Время крестьянское не знает ни календарей, ни графиков. Оно, как речной поток — без шумных перекатов и стремительных поворотов. Весна, чтоб пахать и сеять хлеб, лето — чтоб убирать хлеб, осень — чтоб снова пахать и сеять хлеб, а зима — чтоб ждать новой весны. Хлеб — всему голова, и мужик полностью подчинил свою жизнь, душу и мысли ему — хлебу, размеренно, извечно и мудро распределившему время на времена года. Не спеша зреет хлеб — значит, и мужику спешить некуда. Так создается ритм и круговорот природы, в которой крестьянин его живая часть, подчиненная ему. И хоть отец и «порченый мужик», но сколько презрения я ловлю во взгляде его, когда заезжий Турок, слюнявя пальцы и на всю хату икая после яичницы с ветчиной, пересчитывает деньги, хлопает ладонью по пухлой пачке, шумно хвастает своей удачливостью и уменьем жить. Нет, пусть Василь и жилится, пусть для Симона кулак Терентий стал вроде иконы, но они хлеборобы и, значит, песмотря на споры, отец пх уважает. Отец это им не раз уже объяснял, особенно после того, как, бывало, пообщается с пляшкой для воодушевления.
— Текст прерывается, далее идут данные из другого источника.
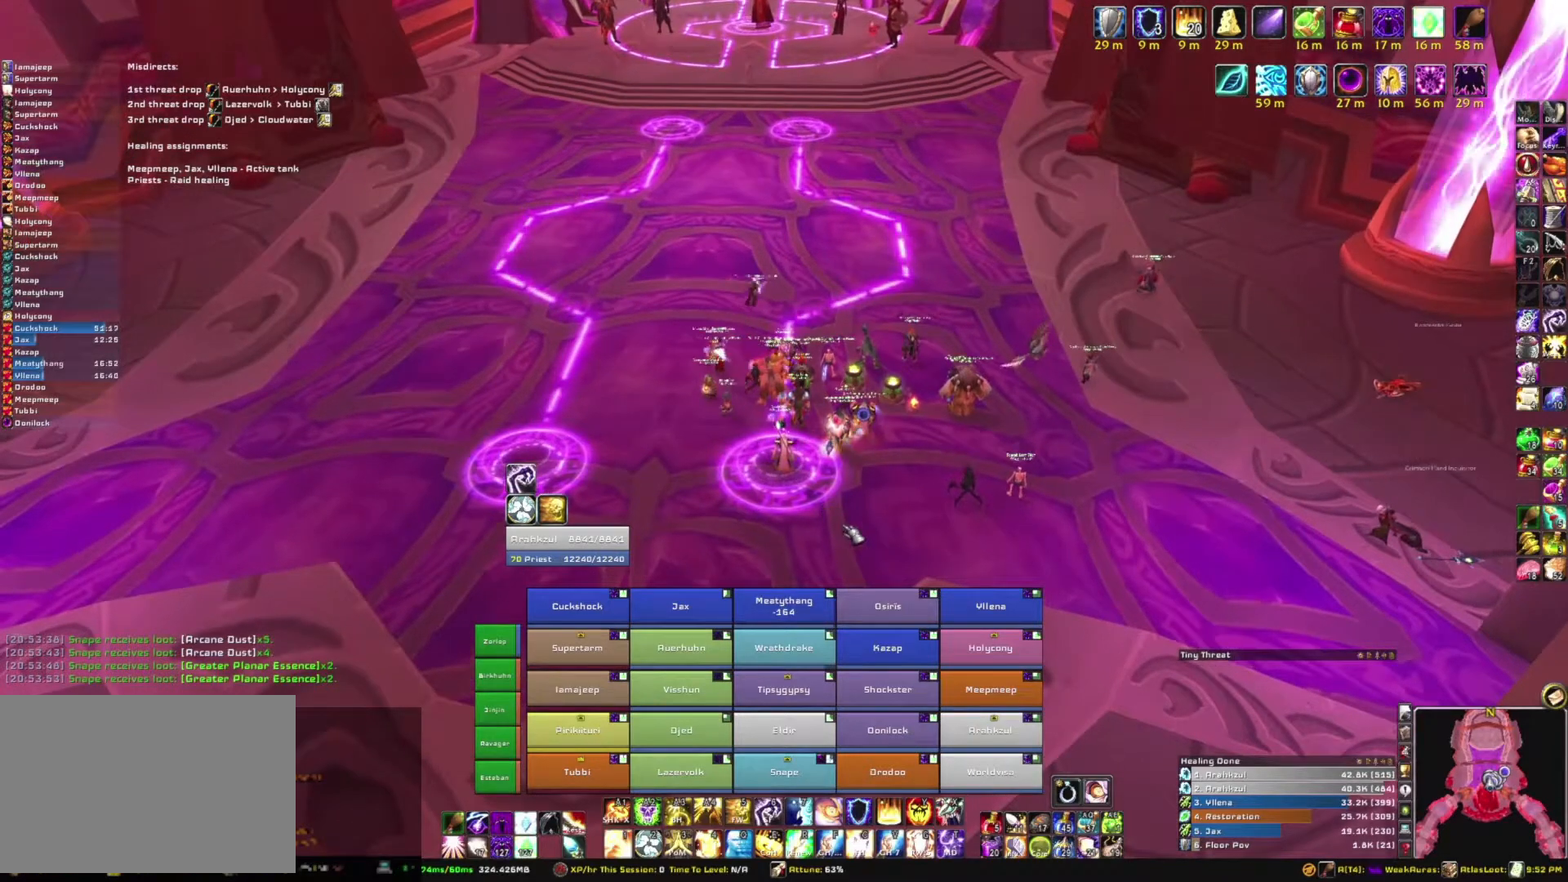
{"keys": [], "mouse": ["right"], "events": [[267, "mouse_right", "down"]]}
Золотистый свет заката, прорвавшись сквозь прижатые к горизонту пепельные тучи, влетел в оконце, заиграл на впалых щеках отца, четырьмя косыми квадратами лег на пол, не дотянувшись до охапки соломы возле печи. Затрепетала листва на груше, подставляя внезапному свету серебряную изнанку. Но медленно затянулась щель в тучах, гаснет блеск предсумеречного солнца на лице отца, на листве груши, на желтых тарелках подсолнуха в огороде.
…Симон ждет, смотрит в лицо отца. Что он скажет? Отец ничего не говорит. Он теперь будет думать, думать.
— Ну, ты как знаешь, а я решил и не отступлюсь! — вскинув кудлатой рыжеволосой головой, говорит Симон. — Земли там много. Там в наймах богаче нашего живут! Я жизнь на разной подкладке щупал, — знаю!
Матери нет дома. Я слушаю разговор отца и Симона. Речь о Херсонщине. Там — степь, много земли. У Симона там брат на хуторе живет, приглашает переселиться. У него земли больше, чем у Терентия. «Все добротный чернозем! Воткнешь оглоблю — вырастет воз! А здесь жизнь — совсем смухортилась…»
Потерять последних друзей, Симона и его жену Олэну, — мысль эта для меня невыносима. Даже сердце заходится. Я боюсь, что отец откажет Симону, не поедет с ним. Но я вдруг чувствую, как мне дорого наше село. Лучше его нет на всем свете! Пусть белые мазанки по брюхо вросли в землю, пусть пугают меня сычи в дуплистых столетних липах поповского сада, пусть с замирающим сердцем встречаю я темноту, боясь покойников с кладбища, пусть трепетом объят я во время молитвы в церкви, где смутные лики святых смотрят на меня с мрачной беспощадностью, — я люблю свое село. Люблю облака на небе, розовые закаты, васильки и ромашки на обочинах межи, на косогорах одинокие сосны, освещенные солнцем и в красной бронзовой коре, люблю за полями кудрявые перелески, зубчатым темным забором окаймляющие горизонт.